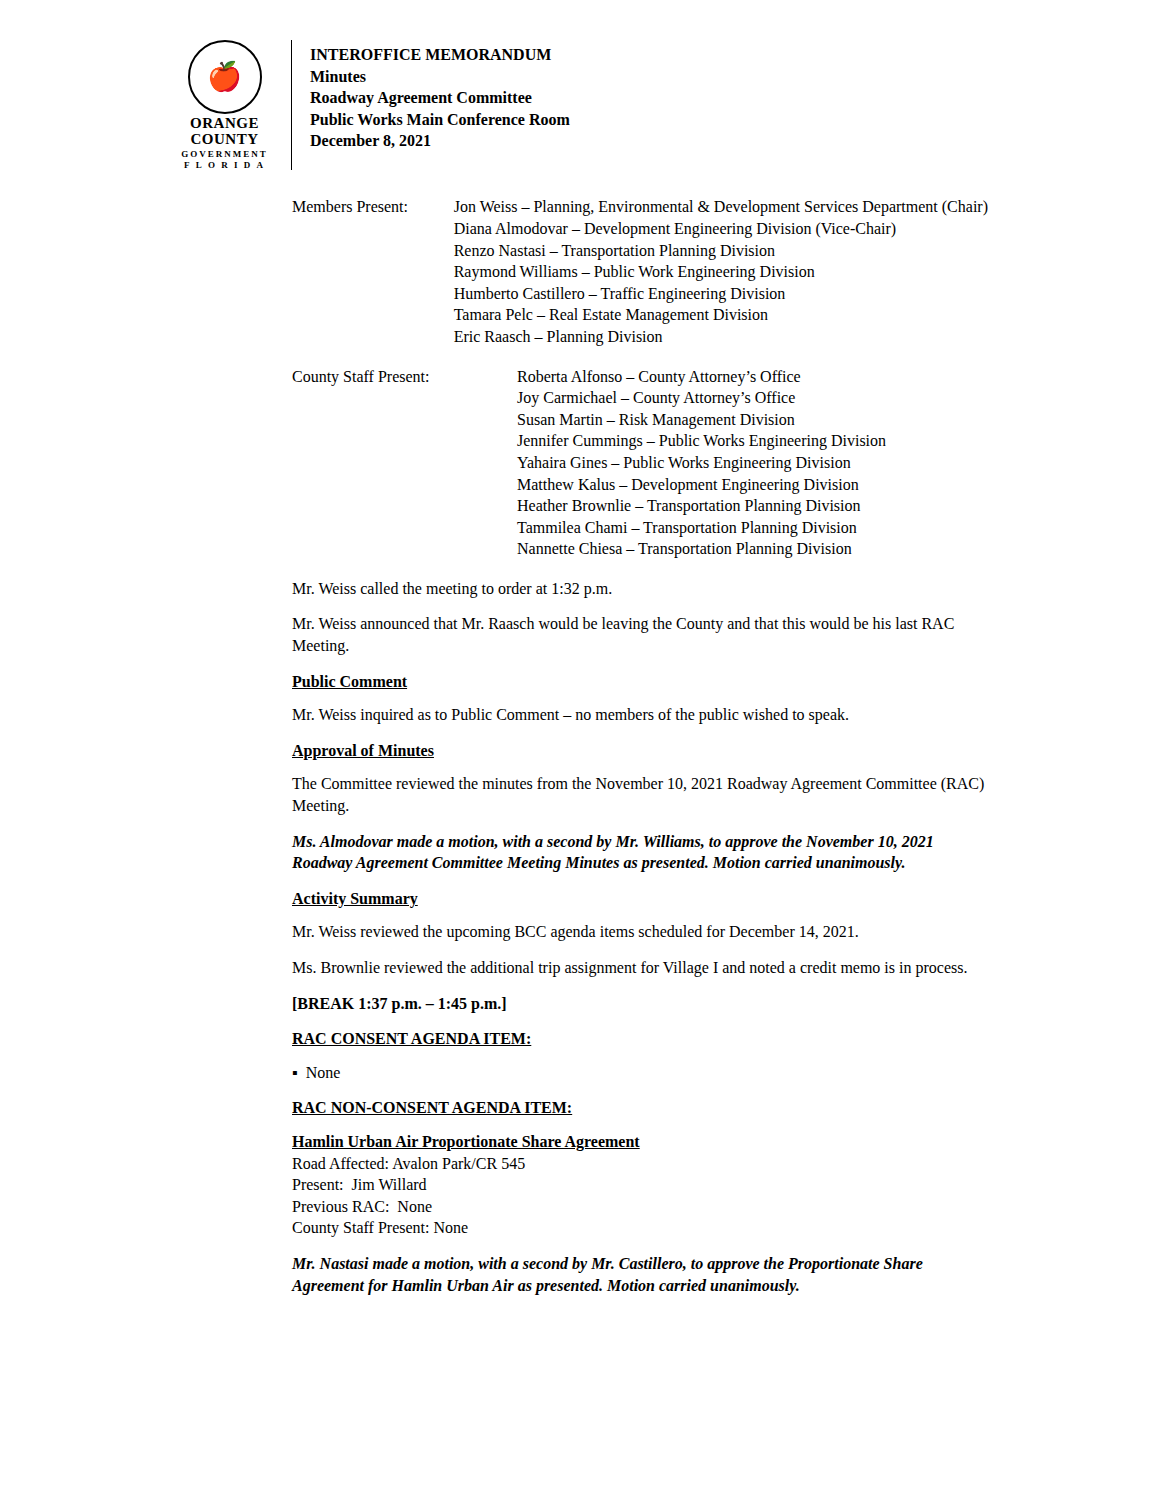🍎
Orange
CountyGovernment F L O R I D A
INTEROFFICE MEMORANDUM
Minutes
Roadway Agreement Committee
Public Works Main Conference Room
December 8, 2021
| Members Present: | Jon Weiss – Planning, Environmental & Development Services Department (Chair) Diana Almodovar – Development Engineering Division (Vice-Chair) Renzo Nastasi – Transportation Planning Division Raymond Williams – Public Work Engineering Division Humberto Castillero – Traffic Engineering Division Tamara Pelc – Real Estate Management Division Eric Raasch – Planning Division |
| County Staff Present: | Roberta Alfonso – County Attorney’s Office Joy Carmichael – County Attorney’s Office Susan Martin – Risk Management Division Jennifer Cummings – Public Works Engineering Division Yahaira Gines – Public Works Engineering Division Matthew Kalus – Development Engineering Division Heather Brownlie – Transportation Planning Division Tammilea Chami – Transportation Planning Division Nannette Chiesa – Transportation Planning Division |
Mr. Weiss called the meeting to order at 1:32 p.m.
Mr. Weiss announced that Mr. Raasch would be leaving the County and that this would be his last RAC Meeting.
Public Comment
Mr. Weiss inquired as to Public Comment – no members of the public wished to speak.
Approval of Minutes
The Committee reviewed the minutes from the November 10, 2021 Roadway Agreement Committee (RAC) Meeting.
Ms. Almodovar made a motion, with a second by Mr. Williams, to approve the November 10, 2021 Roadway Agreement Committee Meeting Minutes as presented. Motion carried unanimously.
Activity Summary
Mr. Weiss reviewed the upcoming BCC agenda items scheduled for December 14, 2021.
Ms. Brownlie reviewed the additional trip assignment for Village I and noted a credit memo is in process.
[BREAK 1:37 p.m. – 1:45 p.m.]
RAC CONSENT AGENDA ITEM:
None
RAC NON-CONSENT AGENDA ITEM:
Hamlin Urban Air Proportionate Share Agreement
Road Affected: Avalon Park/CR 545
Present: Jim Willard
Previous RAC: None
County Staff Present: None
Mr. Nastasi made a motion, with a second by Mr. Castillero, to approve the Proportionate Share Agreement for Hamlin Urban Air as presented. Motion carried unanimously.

○ ○ ○

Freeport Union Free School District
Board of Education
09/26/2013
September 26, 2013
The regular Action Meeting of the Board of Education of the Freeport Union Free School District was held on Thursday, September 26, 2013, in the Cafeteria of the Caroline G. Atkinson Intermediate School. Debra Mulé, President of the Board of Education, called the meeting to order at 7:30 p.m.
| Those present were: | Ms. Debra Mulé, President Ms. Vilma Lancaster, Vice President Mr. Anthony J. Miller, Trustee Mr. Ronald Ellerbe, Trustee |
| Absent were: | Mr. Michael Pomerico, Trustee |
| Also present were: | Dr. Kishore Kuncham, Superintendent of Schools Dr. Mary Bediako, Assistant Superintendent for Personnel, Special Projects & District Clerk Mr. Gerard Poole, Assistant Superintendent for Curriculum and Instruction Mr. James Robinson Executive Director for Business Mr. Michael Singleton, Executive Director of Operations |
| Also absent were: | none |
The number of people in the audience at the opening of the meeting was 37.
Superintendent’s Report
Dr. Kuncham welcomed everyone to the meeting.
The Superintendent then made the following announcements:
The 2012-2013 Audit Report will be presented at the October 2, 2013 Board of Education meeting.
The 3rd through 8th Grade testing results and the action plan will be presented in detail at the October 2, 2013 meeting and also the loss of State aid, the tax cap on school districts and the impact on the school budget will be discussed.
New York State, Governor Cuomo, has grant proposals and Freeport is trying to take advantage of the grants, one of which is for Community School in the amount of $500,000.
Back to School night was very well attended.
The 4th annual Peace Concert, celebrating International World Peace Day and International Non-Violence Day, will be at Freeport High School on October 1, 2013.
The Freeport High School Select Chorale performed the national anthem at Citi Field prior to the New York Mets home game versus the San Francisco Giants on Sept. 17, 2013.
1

○ ○ ○

Give again, word for word, every line of the listing above from the one with "Previous RAC: None" to the one with "Mr. Nastasi made", both inclusive, and nothing beyond them.

§ Exercise response:
Previous RAC: None
County Staff Present: None
Mr. Nastasi made a motion, with a second by Mr. Castillero, to approve the Proportionate Share Agreement for Hamlin Urban Air as presented. Motion carried unanimously.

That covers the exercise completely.